• DOCUMENT SECTION
Do the same procedure for \(u\) and \(\epsilon\)
Answer
The following equations should be obtained:
\begin{align} y &= \frac{GK}{1 + GK} r + \frac{G}{1 + GK} d - \frac{GK}{1 + GK} n \\ \epsilon &= \frac{1 }{1 + GK} r - \frac{G}{1 + GK} d - \frac{G }{1 + GK} n \\ u &= \frac{K }{1 + GK} r - \frac{1}{1 + GK} d - \frac{K }{1 + GK} n \end{align}We can see that they are 4 different transfer functions describing the behavior of the system in Figure 17. These called the Gang of Four:
\begin{align} S &= \frac{1 }{1 + GK}, \quad \text{the sensitivity function} \\ T &= \frac{GK}{1 + GK}, \quad \text{the complementary sensitivity function} \\ GS &= \frac{G }{1 + GK}, \quad \text{the load disturbance sensitivity function} \\ KS &= \frac{K }{1 + GK}, \quad \text{the noise sensitivity function} \end{align}If a feedforward controller is included, a Gang of Six transfer functions can be defined. More on that in this short video.
And we have:
\begin{align} \epsilon &= S r - GS d - GS n \\ y &= T r + GS d - T n \\ u &= KS r - S d - KS n \end{align}Thus, for reference tracking, we have to shape the closed-loop transfer function from \(r\) to \(\epsilon\), that is the sensitivity function \(S(s)\). Similarly, to reduce the effect of measurement noise \(n\) on the output \(y\), we have to act on the complementary sensitivity function \(T(s)\).
4.2 Sensitivity Function
The sensitivity function is indisputably the most important closed-loop transfer function of a feedback system. In this section, we will see how the shape of the sensitivity function will impact the performances of the closed-loop system.
Suppose we have developed a “reference” controller \(K_r(s)\) and made three small changes to obtained three controllers \(K_1(s)\), \(K_2(s)\) and \(K_3(s)\). The obtained sensitivity functions are shown in Figure 18 and the corresponding step responses are shown in Figure 19.
The comparison of the sensitivity functions shapes and their effect on the step response is summarized in Table 6.
Controller | Sensitivity Function Shape | Change of the Step Response |
---|---|---|
\(K_1(s)\) | Larger bandwidth \(\omega_b\) | Faster rise time |
\(K_2(s)\) | Larger peak value \(\Vert S\Vert_\infty\) | Large overshoot and oscillations |
\(K_3(s)\) | Larger low frequency gain \(\vert S(j\cdot 0)\vert\) | Larger static error |
Figure 18: Sensitivity function magnitude \(|S(j\omega)|\) corresponding to the reference controller \(K_r(s)\) and the three modified controllers \(K_i(s)\)

• TO-DO LIST
1. Could you copy the passage on closed-loop sensitivity functions word for word, from "Suppose we have" up to and including "in Figure 19."?
2. Can you carry on the passage about closed-loop sensitivity functions, picking up after its final sentence?

• SUPPLIED MATERIAL
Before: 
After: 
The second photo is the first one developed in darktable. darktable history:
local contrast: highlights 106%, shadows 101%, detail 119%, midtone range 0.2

• ANSWERS BY TASK
1.
Suppose we have developed a “reference” controller \(K_r(s)\) and made three small changes to obtained three controllers \(K_1(s)\), \(K_2(s)\) and \(K_3(s)\). The obtained sensitivity functions are shown in Figure 18 and the corresponding step responses are shown in Figure 19.

2.
Figure 19: Step response (response from \(r\) to \(y\)) for the different controllers
- Closed-Loop Bandwidth
The closed-loop bandwidth \(\omega_b\) is the frequency where \(|S(j\omega)|\) first crosses \(1/\sqrt{2} = -3dB\) from below.
In general, a large bandwidth corresponds to a faster rise time.
From the simple analysis above, we can draw a first estimation of the wanted shape for the sensitivity function in Figure 20.
The wanted characteristics on the magnitude of the sensitivity function are then:
- A small magnitude at low frequency to make the static errors small
- A wanted minimum closed-loop bandwidth in order to have fast rise time and good rejection of perturbations
- A small peak value in order to limit large overshoot and oscillations. This generally means higher robustness. This will become clear in the next section about the module margin.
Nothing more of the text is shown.